▶ Work to do
Reproduce, word for word, the lines in the material from the one containing "table_cell Nekilnojamasis turtas" through the one containing "table_cell Žemė [324, 802, 605, 830]", both included.

Saved entries:
====================
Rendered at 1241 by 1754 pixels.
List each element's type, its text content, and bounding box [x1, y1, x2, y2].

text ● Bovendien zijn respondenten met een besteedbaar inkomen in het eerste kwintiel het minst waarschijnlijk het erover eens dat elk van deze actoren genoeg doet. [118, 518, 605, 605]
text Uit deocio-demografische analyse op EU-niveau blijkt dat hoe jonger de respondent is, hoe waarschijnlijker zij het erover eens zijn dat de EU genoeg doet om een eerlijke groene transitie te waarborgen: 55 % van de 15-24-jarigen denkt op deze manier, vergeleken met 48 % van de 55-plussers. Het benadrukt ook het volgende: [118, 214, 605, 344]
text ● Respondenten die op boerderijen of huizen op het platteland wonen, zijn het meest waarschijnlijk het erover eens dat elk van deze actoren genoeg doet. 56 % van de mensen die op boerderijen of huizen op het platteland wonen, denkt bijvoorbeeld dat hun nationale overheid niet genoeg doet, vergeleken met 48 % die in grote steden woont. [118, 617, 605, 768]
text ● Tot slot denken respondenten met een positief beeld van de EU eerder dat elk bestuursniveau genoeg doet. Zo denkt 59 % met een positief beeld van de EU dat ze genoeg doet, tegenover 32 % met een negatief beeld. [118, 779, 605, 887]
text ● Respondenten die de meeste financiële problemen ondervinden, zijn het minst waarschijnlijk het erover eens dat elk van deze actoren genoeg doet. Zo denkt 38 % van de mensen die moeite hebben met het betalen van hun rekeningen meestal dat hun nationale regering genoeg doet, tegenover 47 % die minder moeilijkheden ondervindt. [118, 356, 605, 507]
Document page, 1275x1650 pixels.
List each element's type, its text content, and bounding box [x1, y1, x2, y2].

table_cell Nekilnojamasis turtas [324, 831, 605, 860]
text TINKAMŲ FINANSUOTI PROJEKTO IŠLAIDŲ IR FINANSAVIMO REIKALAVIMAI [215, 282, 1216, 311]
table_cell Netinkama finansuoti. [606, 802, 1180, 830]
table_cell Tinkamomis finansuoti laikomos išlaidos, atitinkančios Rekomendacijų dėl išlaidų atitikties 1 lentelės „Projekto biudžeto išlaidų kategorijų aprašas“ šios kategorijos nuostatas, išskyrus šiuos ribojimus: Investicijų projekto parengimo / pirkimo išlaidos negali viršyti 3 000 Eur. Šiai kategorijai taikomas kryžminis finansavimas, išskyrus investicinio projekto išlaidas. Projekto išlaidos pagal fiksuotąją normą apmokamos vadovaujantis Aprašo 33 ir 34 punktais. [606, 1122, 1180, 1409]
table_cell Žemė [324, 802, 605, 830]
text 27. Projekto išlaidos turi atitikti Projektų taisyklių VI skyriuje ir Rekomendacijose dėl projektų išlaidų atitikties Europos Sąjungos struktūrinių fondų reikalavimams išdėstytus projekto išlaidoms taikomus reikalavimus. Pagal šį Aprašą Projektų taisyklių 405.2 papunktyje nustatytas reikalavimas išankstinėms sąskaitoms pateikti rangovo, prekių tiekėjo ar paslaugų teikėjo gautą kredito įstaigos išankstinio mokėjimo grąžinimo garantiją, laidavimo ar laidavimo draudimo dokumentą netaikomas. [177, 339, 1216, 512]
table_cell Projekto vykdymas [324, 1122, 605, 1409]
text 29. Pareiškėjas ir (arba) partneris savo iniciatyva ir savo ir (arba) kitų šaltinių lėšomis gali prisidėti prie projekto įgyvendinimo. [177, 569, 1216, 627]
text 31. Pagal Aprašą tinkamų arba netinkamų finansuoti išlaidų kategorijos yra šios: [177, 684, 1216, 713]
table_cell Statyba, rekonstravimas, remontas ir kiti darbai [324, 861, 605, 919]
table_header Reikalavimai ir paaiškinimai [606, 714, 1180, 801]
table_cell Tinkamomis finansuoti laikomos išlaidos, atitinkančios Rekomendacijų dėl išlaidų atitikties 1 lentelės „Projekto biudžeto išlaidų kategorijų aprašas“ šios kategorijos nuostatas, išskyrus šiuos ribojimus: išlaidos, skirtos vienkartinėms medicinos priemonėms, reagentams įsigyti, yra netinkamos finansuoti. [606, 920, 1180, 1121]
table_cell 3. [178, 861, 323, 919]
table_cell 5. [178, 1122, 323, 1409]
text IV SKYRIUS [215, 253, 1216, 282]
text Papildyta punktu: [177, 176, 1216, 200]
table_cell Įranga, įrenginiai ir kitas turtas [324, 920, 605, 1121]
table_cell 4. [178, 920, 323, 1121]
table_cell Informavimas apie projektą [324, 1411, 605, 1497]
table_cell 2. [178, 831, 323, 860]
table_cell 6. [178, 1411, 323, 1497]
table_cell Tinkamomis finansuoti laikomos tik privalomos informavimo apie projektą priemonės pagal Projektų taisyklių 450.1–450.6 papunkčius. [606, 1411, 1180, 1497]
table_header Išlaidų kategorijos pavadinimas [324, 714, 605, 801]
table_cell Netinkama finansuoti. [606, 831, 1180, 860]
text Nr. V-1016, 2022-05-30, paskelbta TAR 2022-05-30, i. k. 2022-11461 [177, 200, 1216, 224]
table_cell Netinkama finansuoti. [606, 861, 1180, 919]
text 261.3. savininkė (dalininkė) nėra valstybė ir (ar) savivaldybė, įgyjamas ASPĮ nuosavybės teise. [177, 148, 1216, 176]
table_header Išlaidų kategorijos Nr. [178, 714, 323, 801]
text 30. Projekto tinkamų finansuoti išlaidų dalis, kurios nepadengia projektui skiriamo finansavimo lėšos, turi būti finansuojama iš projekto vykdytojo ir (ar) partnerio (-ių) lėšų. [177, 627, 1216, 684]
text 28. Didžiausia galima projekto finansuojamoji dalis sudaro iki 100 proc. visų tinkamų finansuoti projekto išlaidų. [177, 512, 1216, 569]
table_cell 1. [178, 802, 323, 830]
====================
▶ Written solution
table_cell Nekilnojamasis turtas [324, 831, 605, 860]
text TINKAMŲ FINANSUOTI PROJEKTO IŠLAIDŲ IR FINANSAVIMO REIKALAVIMAI [215, 282, 1216, 311]
table_cell Netinkama finansuoti. [606, 802, 1180, 830]
table_cell Tinkamomis finansuoti laikomos išlaidos, atitinkančios Rekomendacijų dėl išlaidų atitikties 1 lentelės „Projekto biudžeto išlaidų kategorijų aprašas“ šios kategorijos nuostatas, išskyrus šiuos ribojimus: Investicijų projekto parengimo / pirkimo išlaidos negali viršyti 3 000 Eur. Šiai kategorijai taikomas kryžminis finansavimas, išskyrus investicinio projekto išlaidas. Projekto išlaidos pagal fiksuotąją normą apmokamos vadovaujantis Aprašo 33 ir 34 punktais. [606, 1122, 1180, 1409]
table_cell Žemė [324, 802, 605, 830]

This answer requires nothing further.